Williams also says, "Soon NATO will be faced with two alternatives-either to stop the bombing and 'negotiate,' or to commit ground troops." This may be how NATO sees the matter, but why should we? Why narrow the choices to supporting U.S. bombing or capitulating to Milosevic? There is a very different alternative we can choose-that the KLA be allowed to obtain the arms and materiel it needs to defend the Kosovars and to defeat Serbia.

A TALE OF TWO OPPOSITIONS

The Kosovars are not the only opposition to Milosevic. Montenegro has declared itself neutral in the fight between Milosevic and the U.S., and many Montenegrin youth refuse to have anything to do with the Serbian army. On April 13 workers at Bar, Montenegro's largest commercial port, denounced Milosevic as a warmonger and protested Serbia's use of the port to shoot at NATO warplanes.

The opposition in Serbia itself is more muted. This is not only because of severe repression and the way the U.S. bombing makes it easy for Milosevic to accuse anyone who opposes him of being a traitor. It is also because the opposition in Belgrade, to the extent that it exists, has never come to grips with Serbia's responsibility for genocide in Bosnia and now in Kosova. Until it does so, it will not be able to pose any kind of meaningful opposition.

Solidarity with Kosova is not only needed by those in the Balkans. The genocide occurring there may well reflect the kind of future the rulers have in store for us here at home. Racism and ethnic cleansing have long been integral to U.S. history, from the genocide against Native Americans to the decimation of Africa through the slave trade to the lynchings and mob violence against African Americans. As capitalism faces new crises and instability, it is returning anew to the ethnic cleansing and racism that marked its origins. It is seen in everything from the draconian cutbacks against welfare to unbridled police abuse against African Americans and Latinos.

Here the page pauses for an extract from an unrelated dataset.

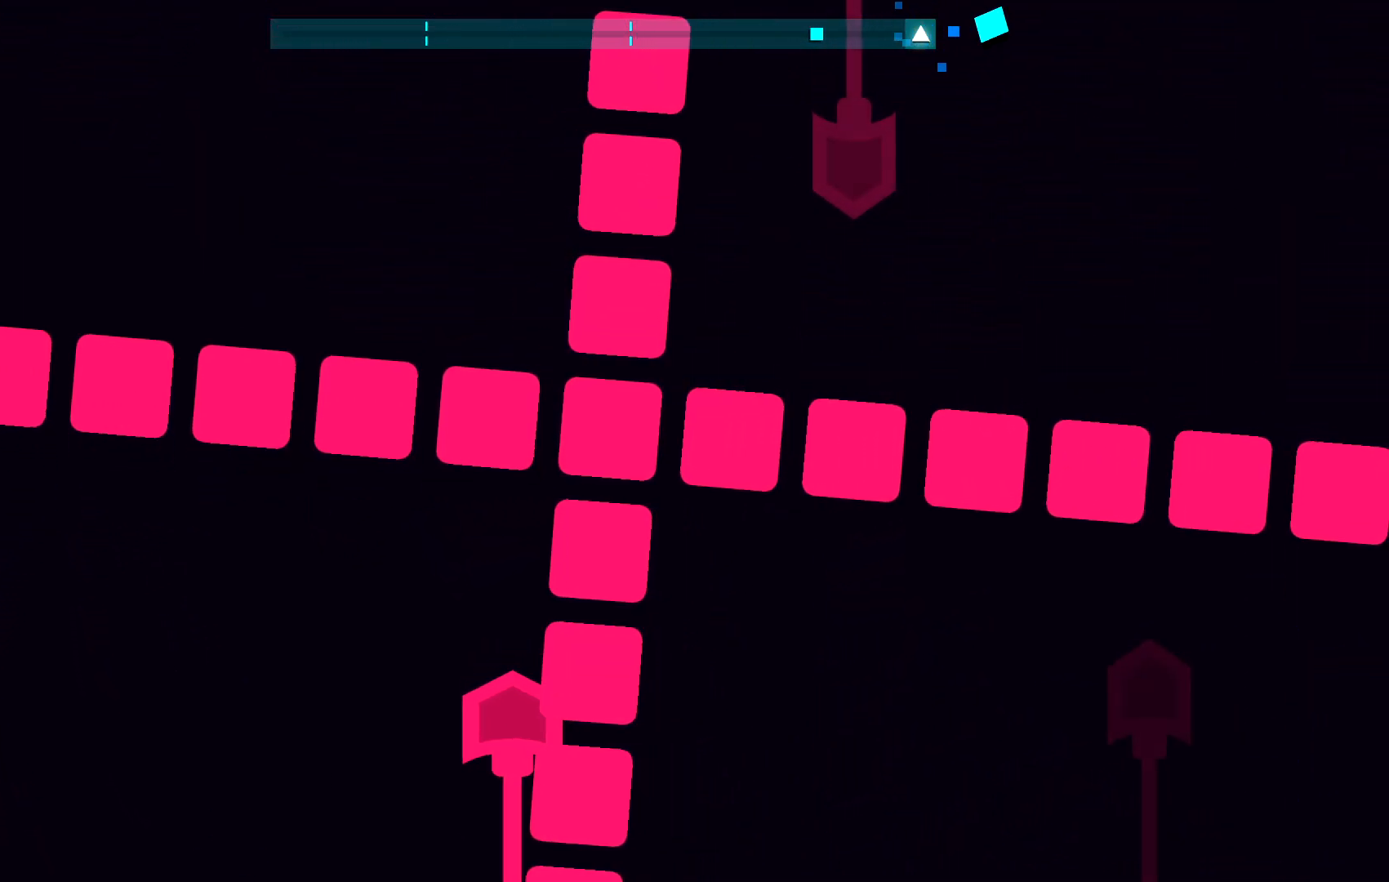
{"keys": [], "events": [[17, "d", "up"], [183, "s", "down"], [283, "s", "up"]]}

Can the movements opposing police violence and state-sanctioned racism in the U.S. willfully ignore the fact that in Kosova a militarized police force is violently expelling an entire people from their towns and villages because of their ethnic identity? We cannot generate freedom for ourselves if we ignore genocide against an entire people. That is why we call on all our readers to support independence for Kosova and the right of the KLA to obtain arms.